--- 表示データ ---
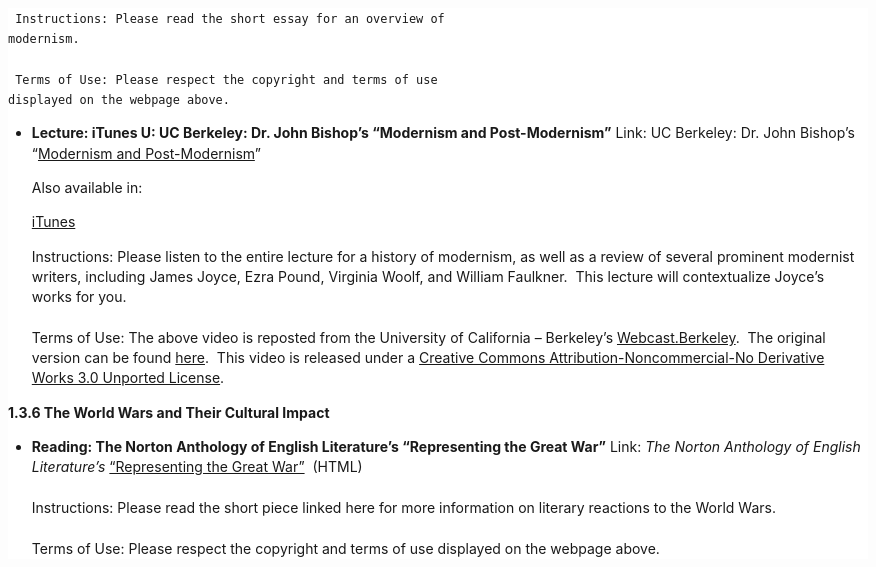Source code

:      Instructions: Please read the short essay for an overview of
    modernism.  
        
     Terms of Use: Please respect the copyright and terms of use
    displayed on the webpage above.

-   **Lecture: iTunes U: UC Berkeley: Dr. John Bishop’s “Modernism and
    Post-Modernism”**
    Link: UC Berkeley: Dr. John Bishop’s “[Modernism and
    Post-Modernism](http://www.youtube.com/watch?v=IeeMv8roJdw)”  
      
      
     Also available in:  
      

    [iTunes](http://itunes.apple.com/us/podcast/review-course-modernism-post/id354819401?i=80675073)  
      
     Instructions: Please listen to the entire lecture for a history of
    modernism, as well as a review of several prominent modernist
    writers, including James Joyce, Ezra Pound, Virginia Woolf, and
    William Faulkner.  This lecture will contextualize Joyce’s works for
    you.  
        
     Terms of Use: The above video is reposted from the University of
    California – Berkeley’s
    [Webcast.Berkeley](http://webcast.berkeley.edu/).  The original
    version can be found
    [here](http://itunes.apple.com/us/podcast/review-course-modernism-post/id354819401?i=80675073). 
    This video is released under a [Creative Commons
    Attribution-Noncommercial-No Derivative Works 3.0 Unported
    License](http://creativecommons.org/licenses/by-nc-nd/3.0/). 

**1.3.6 The World Wars and Their Cultural Impact** <span
id="1.3.6"></span> 
-   **Reading: The Norton Anthology of English Literature’s
    “Representing the Great War”**
    Link: *The Norton Anthology of English Literature’s* [“Representing
    the Great
    War”](http://www.wwnorton.com/college/english/nael/20century/topic_1_05/welcome.htm) 
    (HTML)  
          
     Instructions: Please read the short piece linked here for more
    information on literary reactions to the World Wars.  
        
     Terms of Use: Please respect the copyright and terms of use
    displayed on the webpage above.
---
課題: 上記のエントリーのうち、文字列「Please」を含む行がいくつあるかを数え、その数のみを答えてください。大文字と小文字は区別されます。

解答: 5